• **REQUIRED WORK**:
Extract every line below that contains the word "Event".

━━━ EXCERPTED RECORDS

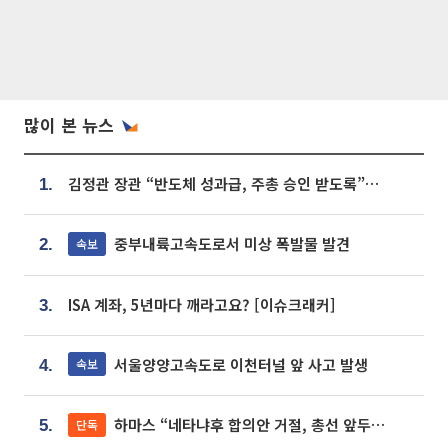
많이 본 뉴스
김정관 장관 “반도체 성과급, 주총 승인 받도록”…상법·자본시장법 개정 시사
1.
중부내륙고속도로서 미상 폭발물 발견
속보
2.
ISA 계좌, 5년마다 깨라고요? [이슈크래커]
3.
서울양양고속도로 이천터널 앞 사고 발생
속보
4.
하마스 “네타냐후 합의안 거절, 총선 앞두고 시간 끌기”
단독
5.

━━━━━━
━━━ EXCERPTED RECORDS

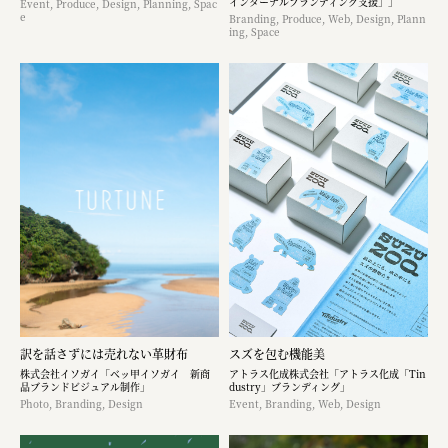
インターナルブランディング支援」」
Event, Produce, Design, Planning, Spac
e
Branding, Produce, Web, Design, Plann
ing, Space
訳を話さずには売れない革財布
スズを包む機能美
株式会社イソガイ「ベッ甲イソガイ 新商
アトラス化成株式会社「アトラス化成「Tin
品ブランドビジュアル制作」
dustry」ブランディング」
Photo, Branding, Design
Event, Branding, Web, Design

━━━━━━
━━━ EXCERPTED RECORDS

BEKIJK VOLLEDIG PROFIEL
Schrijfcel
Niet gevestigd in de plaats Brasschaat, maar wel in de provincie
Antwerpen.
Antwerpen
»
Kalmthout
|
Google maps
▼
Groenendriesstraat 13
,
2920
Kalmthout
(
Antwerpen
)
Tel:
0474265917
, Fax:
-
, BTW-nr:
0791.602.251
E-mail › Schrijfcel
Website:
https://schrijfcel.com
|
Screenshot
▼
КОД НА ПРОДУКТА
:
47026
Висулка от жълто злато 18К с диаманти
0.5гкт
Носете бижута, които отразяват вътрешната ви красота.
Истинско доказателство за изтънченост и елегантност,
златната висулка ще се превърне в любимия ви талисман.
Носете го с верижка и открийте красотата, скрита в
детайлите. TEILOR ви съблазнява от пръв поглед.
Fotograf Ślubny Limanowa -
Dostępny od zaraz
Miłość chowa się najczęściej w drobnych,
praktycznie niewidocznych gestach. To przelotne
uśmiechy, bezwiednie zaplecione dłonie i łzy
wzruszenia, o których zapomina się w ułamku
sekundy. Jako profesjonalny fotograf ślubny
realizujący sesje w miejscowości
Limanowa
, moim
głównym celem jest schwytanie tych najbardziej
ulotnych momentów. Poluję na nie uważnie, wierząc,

━━━━━━

• **TASK SOLUTION**:
Event, Produce, Design, Planning, Spac
Event, Branding, Web, Design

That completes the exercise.